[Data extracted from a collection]
Content starts

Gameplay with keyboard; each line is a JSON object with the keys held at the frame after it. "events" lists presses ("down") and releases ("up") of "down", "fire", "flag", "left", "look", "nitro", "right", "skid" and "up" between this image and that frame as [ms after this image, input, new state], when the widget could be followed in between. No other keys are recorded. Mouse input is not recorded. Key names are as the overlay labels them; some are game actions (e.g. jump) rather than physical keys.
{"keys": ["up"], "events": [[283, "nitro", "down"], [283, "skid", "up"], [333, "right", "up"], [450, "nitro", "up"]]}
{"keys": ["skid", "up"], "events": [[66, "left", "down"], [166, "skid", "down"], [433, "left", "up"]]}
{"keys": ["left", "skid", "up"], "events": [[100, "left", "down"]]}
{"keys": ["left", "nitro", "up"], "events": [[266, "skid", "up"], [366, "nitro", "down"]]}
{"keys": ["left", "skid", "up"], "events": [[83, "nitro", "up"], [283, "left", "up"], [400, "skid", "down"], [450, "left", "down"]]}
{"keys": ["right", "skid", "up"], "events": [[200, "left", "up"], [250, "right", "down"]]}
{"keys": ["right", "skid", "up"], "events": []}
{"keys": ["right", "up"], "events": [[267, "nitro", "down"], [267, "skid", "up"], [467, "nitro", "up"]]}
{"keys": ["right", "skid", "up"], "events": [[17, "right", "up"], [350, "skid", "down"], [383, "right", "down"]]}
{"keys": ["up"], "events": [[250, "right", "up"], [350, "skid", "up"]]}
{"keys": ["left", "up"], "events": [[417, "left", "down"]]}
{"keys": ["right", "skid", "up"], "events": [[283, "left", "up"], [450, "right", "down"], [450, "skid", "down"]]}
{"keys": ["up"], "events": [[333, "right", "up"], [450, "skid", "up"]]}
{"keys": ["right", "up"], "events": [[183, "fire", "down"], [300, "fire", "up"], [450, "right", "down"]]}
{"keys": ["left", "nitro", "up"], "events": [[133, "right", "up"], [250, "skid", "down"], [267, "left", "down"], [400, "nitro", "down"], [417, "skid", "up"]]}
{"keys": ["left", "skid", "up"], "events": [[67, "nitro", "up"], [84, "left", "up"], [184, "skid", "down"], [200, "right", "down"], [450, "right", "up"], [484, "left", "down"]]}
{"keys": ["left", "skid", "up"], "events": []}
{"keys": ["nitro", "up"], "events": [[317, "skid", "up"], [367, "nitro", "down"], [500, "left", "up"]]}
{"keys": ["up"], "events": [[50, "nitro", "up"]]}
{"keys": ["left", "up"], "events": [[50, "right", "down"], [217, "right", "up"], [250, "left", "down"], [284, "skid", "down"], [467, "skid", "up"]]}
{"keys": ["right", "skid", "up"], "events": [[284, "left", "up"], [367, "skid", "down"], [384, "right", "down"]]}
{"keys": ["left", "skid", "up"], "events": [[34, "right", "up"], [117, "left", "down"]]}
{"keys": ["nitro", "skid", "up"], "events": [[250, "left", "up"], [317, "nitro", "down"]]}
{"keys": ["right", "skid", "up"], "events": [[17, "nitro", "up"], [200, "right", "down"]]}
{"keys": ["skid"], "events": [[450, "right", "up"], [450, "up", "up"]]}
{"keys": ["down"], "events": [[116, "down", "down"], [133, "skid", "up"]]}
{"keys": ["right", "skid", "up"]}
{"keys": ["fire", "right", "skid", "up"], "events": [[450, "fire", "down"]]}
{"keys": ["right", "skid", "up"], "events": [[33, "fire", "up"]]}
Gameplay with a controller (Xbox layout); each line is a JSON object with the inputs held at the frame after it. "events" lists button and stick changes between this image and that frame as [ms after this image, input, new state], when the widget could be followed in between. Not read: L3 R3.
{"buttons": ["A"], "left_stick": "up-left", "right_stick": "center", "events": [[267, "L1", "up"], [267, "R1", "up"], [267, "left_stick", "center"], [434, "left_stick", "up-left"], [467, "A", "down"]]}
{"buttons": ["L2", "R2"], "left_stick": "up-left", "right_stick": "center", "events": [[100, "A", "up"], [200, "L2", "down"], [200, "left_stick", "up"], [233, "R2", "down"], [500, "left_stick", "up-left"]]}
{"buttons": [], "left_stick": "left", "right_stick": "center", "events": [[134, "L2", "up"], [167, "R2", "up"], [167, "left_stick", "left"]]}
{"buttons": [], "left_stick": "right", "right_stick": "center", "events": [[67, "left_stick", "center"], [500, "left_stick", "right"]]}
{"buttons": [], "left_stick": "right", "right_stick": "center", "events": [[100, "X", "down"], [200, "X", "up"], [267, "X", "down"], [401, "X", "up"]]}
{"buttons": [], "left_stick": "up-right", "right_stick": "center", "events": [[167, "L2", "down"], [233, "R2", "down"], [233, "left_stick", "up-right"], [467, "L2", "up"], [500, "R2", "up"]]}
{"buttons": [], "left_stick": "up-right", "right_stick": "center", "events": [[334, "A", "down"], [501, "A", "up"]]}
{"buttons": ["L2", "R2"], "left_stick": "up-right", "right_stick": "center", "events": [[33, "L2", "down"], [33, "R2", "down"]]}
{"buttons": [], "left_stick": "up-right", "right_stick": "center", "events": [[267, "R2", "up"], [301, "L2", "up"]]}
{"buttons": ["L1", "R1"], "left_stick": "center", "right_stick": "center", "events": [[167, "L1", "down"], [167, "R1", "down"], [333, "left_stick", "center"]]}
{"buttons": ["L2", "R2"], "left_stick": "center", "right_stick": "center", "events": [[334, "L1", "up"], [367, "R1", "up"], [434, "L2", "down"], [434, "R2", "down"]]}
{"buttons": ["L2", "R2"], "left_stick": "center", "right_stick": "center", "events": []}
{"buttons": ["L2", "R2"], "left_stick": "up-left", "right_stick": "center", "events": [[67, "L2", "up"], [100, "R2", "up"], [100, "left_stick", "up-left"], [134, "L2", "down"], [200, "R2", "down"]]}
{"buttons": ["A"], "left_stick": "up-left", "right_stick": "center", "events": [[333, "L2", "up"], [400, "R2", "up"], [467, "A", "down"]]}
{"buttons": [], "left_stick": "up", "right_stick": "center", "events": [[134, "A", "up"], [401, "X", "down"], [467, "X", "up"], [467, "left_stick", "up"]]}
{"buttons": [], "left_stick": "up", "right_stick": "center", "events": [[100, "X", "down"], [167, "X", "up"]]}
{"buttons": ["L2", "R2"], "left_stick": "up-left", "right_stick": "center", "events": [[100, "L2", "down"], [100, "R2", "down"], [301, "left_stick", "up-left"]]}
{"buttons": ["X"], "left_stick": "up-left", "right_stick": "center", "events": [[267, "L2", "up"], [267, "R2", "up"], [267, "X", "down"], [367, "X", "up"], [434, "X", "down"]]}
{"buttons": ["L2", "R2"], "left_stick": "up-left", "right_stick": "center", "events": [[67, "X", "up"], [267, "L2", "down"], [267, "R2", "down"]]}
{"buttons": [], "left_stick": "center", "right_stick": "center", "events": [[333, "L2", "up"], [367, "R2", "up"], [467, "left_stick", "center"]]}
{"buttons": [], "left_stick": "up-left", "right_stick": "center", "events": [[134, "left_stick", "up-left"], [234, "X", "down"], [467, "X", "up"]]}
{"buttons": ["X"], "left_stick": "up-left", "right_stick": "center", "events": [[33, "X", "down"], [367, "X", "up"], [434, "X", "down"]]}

Content ends

## [EXERCISE DESCRIPTION]
Repeat the records word for word.

## [ANSWER BOX]
Gameplay with keyboard; each line is a JSON object with the keys held at the frame after it. "events" lists presses ("down") and releases ("up") of "down", "fire", "flag", "left", "look", "nitro", "right", "skid" and "up" between this image and that frame as [ms after this image, input, new state], when the widget could be followed in between. No other keys are recorded. Mouse input is not recorded. Key names are as the overlay labels them; some are game actions (e.g. jump) rather than physical keys.
{"keys": ["up"], "events": [[283, "nitro", "down"], [283, "skid", "up"], [333, "right", "up"], [450, "nitro", "up"]]}
{"keys": ["skid", "up"], "events": [[66, "left", "down"], [166, "skid", "down"], [433, "left", "up"]]}
{"keys": ["left", "skid", "up"], "events": [[100, "left", "down"]]}
{"keys": ["left", "nitro", "up"], "events": [[266, "skid", "up"], [366, "nitro", "down"]]}
{"keys": ["left", "skid", "up"], "events": [[83, "nitro", "up"], [283, "left", "up"], [400, "skid", "down"], [450, "left", "down"]]}
{"keys": ["right", "skid", "up"], "events": [[200, "left", "up"], [250, "right", "down"]]}
{"keys": ["right", "skid", "up"], "events": []}
{"keys": ["right", "up"], "events": [[267, "nitro", "down"], [267, "skid", "up"], [467, "nitro", "up"]]}
{"keys": ["right", "skid", "up"], "events": [[17, "right", "up"], [350, "skid", "down"], [383, "right", "down"]]}
{"keys": ["up"], "events": [[250, "right", "up"], [350, "skid", "up"]]}
{"keys": ["left", "up"], "events": [[417, "left", "down"]]}
{"keys": ["right", "skid", "up"], "events": [[283, "left", "up"], [450, "right", "down"], [450, "skid", "down"]]}
{"keys": ["up"], "events": [[333, "right", "up"], [450, "skid", "up"]]}
{"keys": ["right", "up"], "events": [[183, "fire", "down"], [300, "fire", "up"], [450, "right", "down"]]}
{"keys": ["left", "nitro", "up"], "events": [[133, "right", "up"], [250, "skid", "down"], [267, "left", "down"], [400, "nitro", "down"], [417, "skid", "up"]]}
{"keys": ["left", "skid", "up"], "events": [[67, "nitro", "up"], [84, "left", "up"], [184, "skid", "down"], [200, "right", "down"], [450, "right", "up"], [484, "left", "down"]]}
{"keys": ["left", "skid", "up"], "events": []}
{"keys": ["nitro", "up"], "events": [[317, "skid", "up"], [367, "nitro", "down"], [500, "left", "up"]]}
{"keys": ["up"], "events": [[50, "nitro", "up"]]}
{"keys": ["left", "up"], "events": [[50, "right", "down"], [217, "right", "up"], [250, "left", "down"], [284, "skid", "down"], [467, "skid", "up"]]}
{"keys": ["right", "skid", "up"], "events": [[284, "left", "up"], [367, "skid", "down"], [384, "right", "down"]]}
{"keys": ["left", "skid", "up"], "events": [[34, "right", "up"], [117, "left", "down"]]}
{"keys": ["nitro", "skid", "up"], "events": [[250, "left", "up"], [317, "nitro", "down"]]}
{"keys": ["right", "skid", "up"], "events": [[17, "nitro", "up"], [200, "right", "down"]]}
{"keys": ["skid"], "events": [[450, "right", "up"], [450, "up", "up"]]}
{"keys": ["down"], "events": [[116, "down", "down"], [133, "skid", "up"]]}
{"keys": ["right", "skid", "up"]}
{"keys": ["fire", "right", "skid", "up"], "events": [[450, "fire", "down"]]}
{"keys": ["right", "skid", "up"], "events": [[33, "fire", "up"]]}
Gameplay with a controller (Xbox layout); each line is a JSON object with the inputs held at the frame after it. "events" lists button and stick changes between this image and that frame as [ms after this image, input, new state], when the widget could be followed in between. Not read: L3 R3.
{"buttons": ["A"], "left_stick": "up-left", "right_stick": "center", "events": [[267, "L1", "up"], [267, "R1", "up"], [267, "left_stick", "center"], [434, "left_stick", "up-left"], [467, "A", "down"]]}
{"buttons": ["L2", "R2"], "left_stick": "up-left", "right_stick": "center", "events": [[100, "A", "up"], [200, "L2", "down"], [200, "left_stick", "up"], [233, "R2", "down"], [500, "left_stick", "up-left"]]}
{"buttons": [], "left_stick": "left", "right_stick": "center", "events": [[134, "L2", "up"], [167, "R2", "up"], [167, "left_stick", "left"]]}
{"buttons": [], "left_stick": "right", "right_stick": "center", "events": [[67, "left_stick", "center"], [500, "left_stick", "right"]]}
{"buttons": [], "left_stick": "right", "right_stick": "center", "events": [[100, "X", "down"], [200, "X", "up"], [267, "X", "down"], [401, "X", "up"]]}
{"buttons": [], "left_stick": "up-right", "right_stick": "center", "events": [[167, "L2", "down"], [233, "R2", "down"], [233, "left_stick", "up-right"], [467, "L2", "up"], [500, "R2", "up"]]}
{"buttons": [], "left_stick": "up-right", "right_stick": "center", "events": [[334, "A", "down"], [501, "A", "up"]]}
{"buttons": ["L2", "R2"], "left_stick": "up-right", "right_stick": "center", "events": [[33, "L2", "down"], [33, "R2", "down"]]}
{"buttons": [], "left_stick": "up-right", "right_stick": "center", "events": [[267, "R2", "up"], [301, "L2", "up"]]}
{"buttons": ["L1", "R1"], "left_stick": "center", "right_stick": "center", "events": [[167, "L1", "down"], [167, "R1", "down"], [333, "left_stick", "center"]]}
{"buttons": ["L2", "R2"], "left_stick": "center", "right_stick": "center", "events": [[334, "L1", "up"], [367, "R1", "up"], [434, "L2", "down"], [434, "R2", "down"]]}
{"buttons": ["L2", "R2"], "left_stick": "center", "right_stick": "center", "events": []}
{"buttons": ["L2", "R2"], "left_stick": "up-left", "right_stick": "center", "events": [[67, "L2", "up"], [100, "R2", "up"], [100, "left_stick", "up-left"], [134, "L2", "down"], [200, "R2", "down"]]}
{"buttons": ["A"], "left_stick": "up-left", "right_stick": "center", "events": [[333, "L2", "up"], [400, "R2", "up"], [467, "A", "down"]]}
{"buttons": [], "left_stick": "up", "right_stick": "center", "events": [[134, "A", "up"], [401, "X", "down"], [467, "X", "up"], [467, "left_stick", "up"]]}
{"buttons": [], "left_stick": "up", "right_stick": "center", "events": [[100, "X", "down"], [167, "X", "up"]]}
{"buttons": ["L2", "R2"], "left_stick": "up-left", "right_stick": "center", "events": [[100, "L2", "down"], [100, "R2", "down"], [301, "left_stick", "up-left"]]}
{"buttons": ["X"], "left_stick": "up-left", "right_stick": "center", "events": [[267, "L2", "up"], [267, "R2", "up"], [267, "X", "down"], [367, "X", "up"], [434, "X", "down"]]}
{"buttons": ["L2", "R2"], "left_stick": "up-left", "right_stick": "center", "events": [[67, "X", "up"], [267, "L2", "down"], [267, "R2", "down"]]}
{"buttons": [], "left_stick": "center", "right_stick": "center", "events": [[333, "L2", "up"], [367, "R2", "up"], [467, "left_stick", "center"]]}
{"buttons": [], "left_stick": "up-left", "right_stick": "center", "events": [[134, "left_stick", "up-left"], [234, "X", "down"], [467, "X", "up"]]}
{"buttons": ["X"], "left_stick": "up-left", "right_stick": "center", "events": [[33, "X", "down"], [367, "X", "up"], [434, "X", "down"]]}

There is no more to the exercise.